GOAL | Arrange every line of all the records below as a numbered list, leaving out any blank lines.

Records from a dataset
====

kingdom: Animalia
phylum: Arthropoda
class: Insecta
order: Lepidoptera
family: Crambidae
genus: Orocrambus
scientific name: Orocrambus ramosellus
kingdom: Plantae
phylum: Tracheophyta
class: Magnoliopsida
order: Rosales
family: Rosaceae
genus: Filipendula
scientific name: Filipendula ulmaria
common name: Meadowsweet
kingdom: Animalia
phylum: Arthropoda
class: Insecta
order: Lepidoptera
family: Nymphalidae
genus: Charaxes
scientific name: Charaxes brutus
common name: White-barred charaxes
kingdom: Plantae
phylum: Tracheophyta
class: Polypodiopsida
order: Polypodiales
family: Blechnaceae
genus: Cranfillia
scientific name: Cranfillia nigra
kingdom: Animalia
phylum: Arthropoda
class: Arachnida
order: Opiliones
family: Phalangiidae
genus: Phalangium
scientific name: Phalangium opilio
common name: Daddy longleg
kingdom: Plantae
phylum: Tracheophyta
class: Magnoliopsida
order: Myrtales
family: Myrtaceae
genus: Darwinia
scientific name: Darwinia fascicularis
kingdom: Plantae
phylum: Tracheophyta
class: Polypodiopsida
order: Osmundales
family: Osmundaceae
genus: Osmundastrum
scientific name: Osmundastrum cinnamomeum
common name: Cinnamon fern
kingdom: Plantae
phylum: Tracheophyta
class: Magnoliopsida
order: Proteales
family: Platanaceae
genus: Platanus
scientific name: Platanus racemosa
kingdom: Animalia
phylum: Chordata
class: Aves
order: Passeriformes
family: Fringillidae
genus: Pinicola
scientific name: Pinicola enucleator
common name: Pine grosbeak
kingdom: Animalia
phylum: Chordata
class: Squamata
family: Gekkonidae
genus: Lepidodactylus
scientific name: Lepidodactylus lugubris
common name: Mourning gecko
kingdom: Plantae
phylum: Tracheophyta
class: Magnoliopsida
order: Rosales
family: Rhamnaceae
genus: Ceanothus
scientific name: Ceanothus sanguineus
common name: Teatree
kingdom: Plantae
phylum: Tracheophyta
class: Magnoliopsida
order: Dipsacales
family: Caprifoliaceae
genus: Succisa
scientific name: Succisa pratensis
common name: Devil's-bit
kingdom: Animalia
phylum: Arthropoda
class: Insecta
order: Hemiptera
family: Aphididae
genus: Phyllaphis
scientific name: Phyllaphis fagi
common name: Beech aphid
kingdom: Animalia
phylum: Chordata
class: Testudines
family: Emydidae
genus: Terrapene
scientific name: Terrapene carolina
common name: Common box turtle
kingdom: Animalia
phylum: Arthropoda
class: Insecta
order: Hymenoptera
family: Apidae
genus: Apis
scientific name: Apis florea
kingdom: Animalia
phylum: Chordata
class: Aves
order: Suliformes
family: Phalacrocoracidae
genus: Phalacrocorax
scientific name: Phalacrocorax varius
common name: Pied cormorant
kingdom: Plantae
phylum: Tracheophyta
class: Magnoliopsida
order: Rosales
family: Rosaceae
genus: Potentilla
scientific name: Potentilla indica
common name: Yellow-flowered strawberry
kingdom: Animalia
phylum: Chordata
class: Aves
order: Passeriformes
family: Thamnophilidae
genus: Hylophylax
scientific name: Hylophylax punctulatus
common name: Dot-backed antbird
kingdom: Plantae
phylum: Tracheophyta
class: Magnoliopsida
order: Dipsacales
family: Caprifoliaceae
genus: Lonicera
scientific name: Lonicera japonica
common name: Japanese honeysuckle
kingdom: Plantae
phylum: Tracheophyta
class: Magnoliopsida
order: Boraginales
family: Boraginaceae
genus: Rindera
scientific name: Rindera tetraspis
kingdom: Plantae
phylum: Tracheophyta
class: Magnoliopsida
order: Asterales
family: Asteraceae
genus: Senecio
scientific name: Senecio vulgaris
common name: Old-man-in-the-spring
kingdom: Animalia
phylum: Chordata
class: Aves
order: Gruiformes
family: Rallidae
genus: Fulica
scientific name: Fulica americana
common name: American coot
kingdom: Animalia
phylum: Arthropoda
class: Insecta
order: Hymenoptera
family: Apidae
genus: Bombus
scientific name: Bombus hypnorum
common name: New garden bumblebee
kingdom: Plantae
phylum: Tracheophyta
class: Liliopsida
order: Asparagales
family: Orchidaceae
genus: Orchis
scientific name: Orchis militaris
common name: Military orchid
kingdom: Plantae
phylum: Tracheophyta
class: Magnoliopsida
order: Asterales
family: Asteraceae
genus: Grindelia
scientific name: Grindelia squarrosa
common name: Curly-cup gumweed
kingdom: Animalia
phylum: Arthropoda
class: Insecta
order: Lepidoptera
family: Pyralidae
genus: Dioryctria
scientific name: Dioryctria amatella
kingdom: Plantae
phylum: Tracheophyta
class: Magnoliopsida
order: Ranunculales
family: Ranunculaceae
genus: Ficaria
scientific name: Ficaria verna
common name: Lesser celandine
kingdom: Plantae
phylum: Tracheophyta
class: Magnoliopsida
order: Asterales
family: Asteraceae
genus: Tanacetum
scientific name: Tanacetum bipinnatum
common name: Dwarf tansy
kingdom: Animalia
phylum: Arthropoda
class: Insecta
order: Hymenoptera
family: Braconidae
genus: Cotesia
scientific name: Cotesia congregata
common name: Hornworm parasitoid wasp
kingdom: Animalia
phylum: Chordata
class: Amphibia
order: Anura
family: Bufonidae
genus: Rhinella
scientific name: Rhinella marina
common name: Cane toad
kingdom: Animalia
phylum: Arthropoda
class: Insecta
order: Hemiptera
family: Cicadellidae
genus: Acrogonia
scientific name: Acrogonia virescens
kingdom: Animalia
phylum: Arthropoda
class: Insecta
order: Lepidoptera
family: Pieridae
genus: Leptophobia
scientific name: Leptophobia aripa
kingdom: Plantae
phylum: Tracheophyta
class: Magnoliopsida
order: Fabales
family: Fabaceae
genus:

====

WRITTEN SOLUTION |
1. kingdom: Animalia
2. phylum: Arthropoda
3. class: Insecta
4. order: Lepidoptera
5. family: Crambidae
6. genus: Orocrambus
7. scientific name: Orocrambus ramosellus
8. kingdom: Plantae
9. phylum: Tracheophyta
10. class: Magnoliopsida
11. order: Rosales
12. family: Rosaceae
13. genus: Filipendula
14. scientific name: Filipendula ulmaria
15. common name: Meadowsweet
16. kingdom: Animalia
17. phylum: Arthropoda
18. class: Insecta
19. order: Lepidoptera
20. family: Nymphalidae
21. genus: Charaxes
22. scientific name: Charaxes brutus
23. common name: White-barred charaxes
24. kingdom: Plantae
25. phylum: Tracheophyta
26. class: Polypodiopsida
27. order: Polypodiales
28. family: Blechnaceae
29. genus: Cranfillia
30. scientific name: Cranfillia nigra
31. kingdom: Animalia
32. phylum: Arthropoda
33. class: Arachnida
34. order: Opiliones
35. family: Phalangiidae
36. genus: Phalangium
37. scientific name: Phalangium opilio
38. common name: Daddy longleg
39. kingdom: Plantae
40. phylum: Tracheophyta
41. class: Magnoliopsida
42. order: Myrtales
43. family: Myrtaceae
44. genus: Darwinia
45. scientific name: Darwinia fascicularis
46. kingdom: Plantae
47. phylum: Tracheophyta
48. class: Polypodiopsida
49. order: Osmundales
50. family: Osmundaceae
51. genus: Osmundastrum
52. scientific name: Osmundastrum cinnamomeum
53. common name: Cinnamon fern
54. kingdom: Plantae
55. phylum: Tracheophyta
56. class: Magnoliopsida
57. order: Proteales
58. family: Platanaceae
59. genus: Platanus
60. scientific name: Platanus racemosa
61. kingdom: Animalia
62. phylum: Chordata
63. class: Aves
64. order: Passeriformes
65. family: Fringillidae
66. genus: Pinicola
67. scientific name: Pinicola enucleator
68. common name: Pine grosbeak
69. kingdom: Animalia
70. phylum: Chordata
71. class: Squamata
72. family: Gekkonidae
73. genus: Lepidodactylus
74. scientific name: Lepidodactylus lugubris
75. common name: Mourning gecko
76. kingdom: Plantae
77. phylum: Tracheophyta
78. class: Magnoliopsida
79. order: Rosales
80. family: Rhamnaceae
81. genus: Ceanothus
82. scientific name: Ceanothus sanguineus
83. common name: Teatree
84. kingdom: Plantae
85. phylum: Tracheophyta
86. class: Magnoliopsida
87. order: Dipsacales
88. family: Caprifoliaceae
89. genus: Succisa
90. scientific name: Succisa pratensis
91. common name: Devil's-bit
92. kingdom: Animalia
93. phylum: Arthropoda
94. class: Insecta
95. order: Hemiptera
96. family: Aphididae
97. genus: Phyllaphis
98. scientific name: Phyllaphis fagi
99. common name: Beech aphid
100. kingdom: Animalia
101. phylum: Chordata
102. class: Testudines
103. family: Emydidae
104. genus: Terrapene
105. scientific name: Terrapene carolina
106. common name: Common box turtle
107. kingdom: Animalia
108. phylum: Arthropoda
109. class: Insecta
110. order: Hymenoptera
111. family: Apidae
112. genus: Apis
113. scientific name: Apis florea
114. kingdom: Animalia
115. phylum: Chordata
116. class: Aves
117. order: Suliformes
118. family: Phalacrocoracidae
119. genus: Phalacrocorax
120. scientific name: Phalacrocorax varius
121. common name: Pied cormorant
122. kingdom: Plantae
123. phylum: Tracheophyta
124. class: Magnoliopsida
125. order: Rosales
126. family: Rosaceae
127. genus: Potentilla
128. scientific name: Potentilla indica
129. common name: Yellow-flowered strawberry
130. kingdom: Animalia
131. phylum: Chordata
132. class: Aves
133. order: Passeriformes
134. family: Thamnophilidae
135. genus: Hylophylax
136. scientific name: Hylophylax punctulatus
137. common name: Dot-backed antbird
138. kingdom: Plantae
139. phylum: Tracheophyta
140. class: Magnoliopsida
141. order: Dipsacales
142. family: Caprifoliaceae
143. genus: Lonicera
144. scientific name: Lonicera japonica
145. common name: Japanese honeysuckle
146. kingdom: Plantae
147. phylum: Tracheophyta
148. class: Magnoliopsida
149. order: Boraginales
150. family: Boraginaceae
151. genus: Rindera
152. scientific name: Rindera tetraspis
153. kingdom: Plantae
154. phylum: Tracheophyta
155. class: Magnoliopsida
156. order: Asterales
157. family: Asteraceae
158. genus: Senecio
159. scientific name: Senecio vulgaris
160. common name: Old-man-in-the-spring
161. kingdom: Animalia
162. phylum: Chordata
163. class: Aves
164. order: Gruiformes
165. family: Rallidae
166. genus: Fulica
167. scientific name: Fulica americana
168. common name: American coot
169. kingdom: Animalia
170. phylum: Arthropoda
171. class: Insecta
172. order: Hymenoptera
173. family: Apidae
174. genus: Bombus
175. scientific name: Bombus hypnorum
176. common name: New garden bumblebee
177. kingdom: Plantae
178. phylum: Tracheophyta
179. class: Liliopsida
180. order: Asparagales
181. family: Orchidaceae
182. genus: Orchis
183. scientific name: Orchis militaris
184. common name: Military orchid
185. kingdom: Plantae
186. phylum: Tracheophyta
187. class: Magnoliopsida
188. order: Asterales
189. family: Asteraceae
190. genus: Grindelia
191. scientific name: Grindelia squarrosa
192. common name: Curly-cup gumweed
193. kingdom: Animalia
194. phylum: Arthropoda
195. class: Insecta
196. order: Lepidoptera
197. family: Pyralidae
198. genus: Dioryctria
199. scientific name: Dioryctria amatella
200. kingdom: Plantae
201. phylum: Tracheophyta
202. class: Magnoliopsida
203. order: Ranunculales
204. family: Ranunculaceae
205. genus: Ficaria
206. scientific name: Ficaria verna
207. common name: Lesser celandine
208. kingdom: Plantae
209. phylum: Tracheophyta
210. class: Magnoliopsida
211. order: Asterales
212. family: Asteraceae
213. genus: Tanacetum
214. scientific name: Tanacetum bipinnatum
215. common name: Dwarf tansy
216. kingdom: Animalia
217. phylum: Arthropoda
218. class: Insecta
219. order: Hymenoptera
220. family: Braconidae
221. genus: Cotesia
222. scientific name: Cotesia congregata
223. common name: Hornworm parasitoid wasp
224. kingdom: Animalia
225. phylum: Chordata
226. class: Amphibia
227. order: Anura
228. family: Bufonidae
229. genus: Rhinella
230. scientific name: Rhinella marina
231. common name: Cane toad
232. kingdom: Animalia
233. phylum: Arthropoda
234. class: Insecta
235. order: Hemiptera
236. family: Cicadellidae
237. genus: Acrogonia
238. scientific name: Acrogonia virescens
239. kingdom: Animalia
240. phylum: Arthropoda
241. class: Insecta
242. order: Lepidoptera
243. family: Pieridae
244. genus: Leptophobia
245. scientific name: Leptophobia aripa
246. kingdom: Plantae
247. phylum: Tracheophyta
248. class: Magnoliopsida
249. order: Fabales
250. family: Fabaceae
251. genus:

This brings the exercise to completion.